◆ **Problem statement**
All pictures must be dropped, while the entries are given again word for word.

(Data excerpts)
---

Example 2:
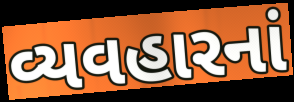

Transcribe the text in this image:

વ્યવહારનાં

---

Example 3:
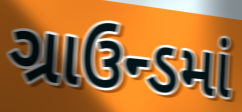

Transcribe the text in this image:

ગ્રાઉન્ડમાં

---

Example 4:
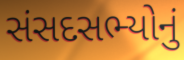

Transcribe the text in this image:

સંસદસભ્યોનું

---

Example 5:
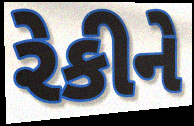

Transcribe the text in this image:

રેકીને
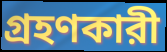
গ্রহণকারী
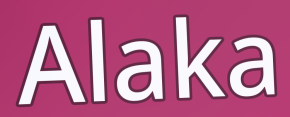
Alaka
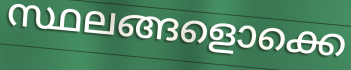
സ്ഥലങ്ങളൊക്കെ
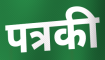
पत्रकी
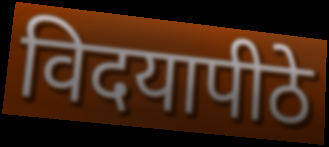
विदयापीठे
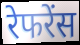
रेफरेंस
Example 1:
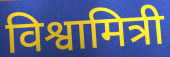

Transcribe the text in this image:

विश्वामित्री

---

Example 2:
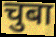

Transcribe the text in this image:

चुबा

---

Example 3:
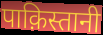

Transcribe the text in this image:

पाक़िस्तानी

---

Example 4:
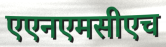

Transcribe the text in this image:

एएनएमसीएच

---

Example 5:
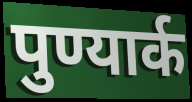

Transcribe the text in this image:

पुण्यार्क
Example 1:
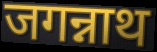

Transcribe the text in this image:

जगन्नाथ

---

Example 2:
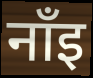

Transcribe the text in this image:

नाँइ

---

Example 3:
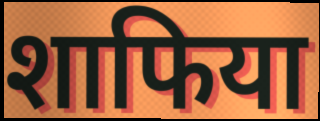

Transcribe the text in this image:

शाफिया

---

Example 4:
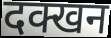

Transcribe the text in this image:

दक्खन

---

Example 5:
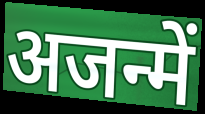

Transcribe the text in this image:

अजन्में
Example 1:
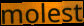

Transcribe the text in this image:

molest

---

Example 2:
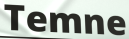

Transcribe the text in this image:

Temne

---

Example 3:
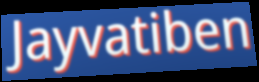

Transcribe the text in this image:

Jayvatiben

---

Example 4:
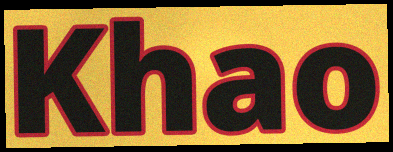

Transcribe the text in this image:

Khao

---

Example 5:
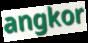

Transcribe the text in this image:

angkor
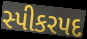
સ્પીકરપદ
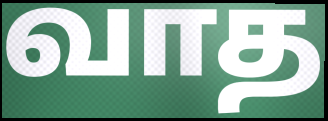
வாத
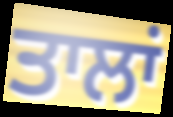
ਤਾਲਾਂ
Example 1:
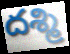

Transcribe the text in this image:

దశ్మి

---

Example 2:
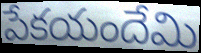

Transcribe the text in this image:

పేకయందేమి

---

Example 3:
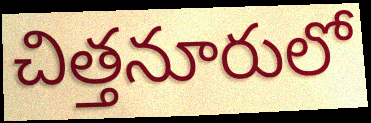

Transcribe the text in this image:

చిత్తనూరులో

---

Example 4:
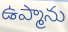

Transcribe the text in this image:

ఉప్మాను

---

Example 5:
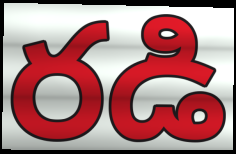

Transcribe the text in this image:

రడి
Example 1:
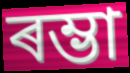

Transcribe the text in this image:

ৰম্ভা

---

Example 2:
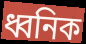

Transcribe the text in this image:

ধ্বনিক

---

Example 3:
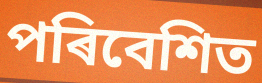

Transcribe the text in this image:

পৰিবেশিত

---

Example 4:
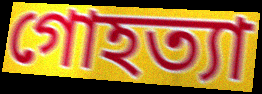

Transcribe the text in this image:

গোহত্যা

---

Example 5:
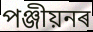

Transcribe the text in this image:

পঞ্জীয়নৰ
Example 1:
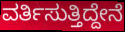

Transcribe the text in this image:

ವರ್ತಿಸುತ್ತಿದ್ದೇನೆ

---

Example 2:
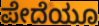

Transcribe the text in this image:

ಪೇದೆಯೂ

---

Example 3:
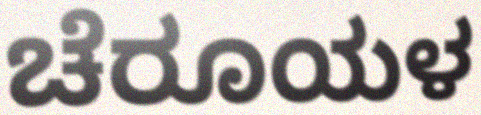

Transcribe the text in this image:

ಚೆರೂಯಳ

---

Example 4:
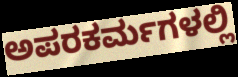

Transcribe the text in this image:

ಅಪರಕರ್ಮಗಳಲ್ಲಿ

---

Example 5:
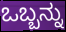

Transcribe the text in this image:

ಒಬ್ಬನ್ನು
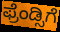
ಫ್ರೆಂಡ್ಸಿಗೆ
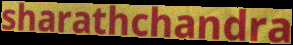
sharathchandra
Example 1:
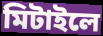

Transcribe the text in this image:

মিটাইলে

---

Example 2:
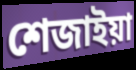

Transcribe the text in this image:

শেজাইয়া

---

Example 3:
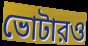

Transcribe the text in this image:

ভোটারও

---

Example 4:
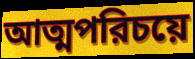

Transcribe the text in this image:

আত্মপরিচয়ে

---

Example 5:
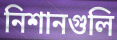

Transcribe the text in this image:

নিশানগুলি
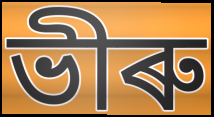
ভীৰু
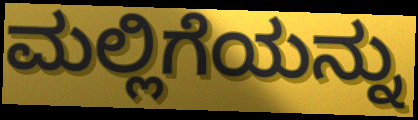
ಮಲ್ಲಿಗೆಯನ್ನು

◆ **Response box**
---

Example 2:

Transcribe the text in this image:

વ્યવહારનાં

---

Example 3:

Transcribe the text in this image:

ગ્રાઉન્ડમાં

---

Example 4:

Transcribe the text in this image:

સંસદસભ્યોનું

---

Example 5:

Transcribe the text in this image:

રેકીને
গ্রহণকারী
Alaka
സ്ഥലങ്ങളൊക്കെ
पत्रकी
विदयापीठे
रेफरेंस
Example 1:

Transcribe the text in this image:

विश्वामित्री

---

Example 2:

Transcribe the text in this image:

चुबा

---

Example 3:

Transcribe the text in this image:

पाक़िस्तानी

---

Example 4:

Transcribe the text in this image:

एएनएमसीएच

---

Example 5:

Transcribe the text in this image:

पुण्यार्क
Example 1:

Transcribe the text in this image:

जगन्नाथ

---

Example 2:

Transcribe the text in this image:

नाँइ

---

Example 3:

Transcribe the text in this image:

शाफिया

---

Example 4:

Transcribe the text in this image:

दक्खन

---

Example 5:

Transcribe the text in this image:

अजन्में
Example 1:

Transcribe the text in this image:

molest

---

Example 2:

Transcribe the text in this image:

Temne

---

Example 3:

Transcribe the text in this image:

Jayvatiben

---

Example 4:

Transcribe the text in this image:

Khao

---

Example 5:

Transcribe the text in this image:

angkor
સ્પીકરપદ
வாத
ਤਾਲਾਂ
Example 1:

Transcribe the text in this image:

దశ్మి

---

Example 2:

Transcribe the text in this image:

పేకయందేమి

---

Example 3:

Transcribe the text in this image:

చిత్తనూరులో

---

Example 4:

Transcribe the text in this image:

ఉప్మాను

---

Example 5:

Transcribe the text in this image:

రడి
Example 1:

Transcribe the text in this image:

ৰম্ভা

---

Example 2:

Transcribe the text in this image:

ধ্বনিক

---

Example 3:

Transcribe the text in this image:

পৰিবেশিত

---

Example 4:

Transcribe the text in this image:

গোহত্যা

---

Example 5:

Transcribe the text in this image:

পঞ্জীয়নৰ
Example 1:

Transcribe the text in this image:

ವರ್ತಿಸುತ್ತಿದ್ದೇನೆ

---

Example 2:

Transcribe the text in this image:

ಪೇದೆಯೂ

---

Example 3:

Transcribe the text in this image:

ಚೆರೂಯಳ

---

Example 4:

Transcribe the text in this image:

ಅಪರಕರ್ಮಗಳಲ್ಲಿ

---

Example 5:

Transcribe the text in this image:

ಒಬ್ಬನ್ನು
ಫ್ರೆಂಡ್ಸಿಗೆ
sharathchandra
Example 1:

Transcribe the text in this image:

মিটাইলে

---

Example 2:

Transcribe the text in this image:

শেজাইয়া

---

Example 3:

Transcribe the text in this image:

ভোটারও

---

Example 4:

Transcribe the text in this image:

আত্মপরিচয়ে

---

Example 5:

Transcribe the text in this image:

নিশানগুলি
ভীৰু
ಮಲ್ಲಿಗೆಯನ್ನು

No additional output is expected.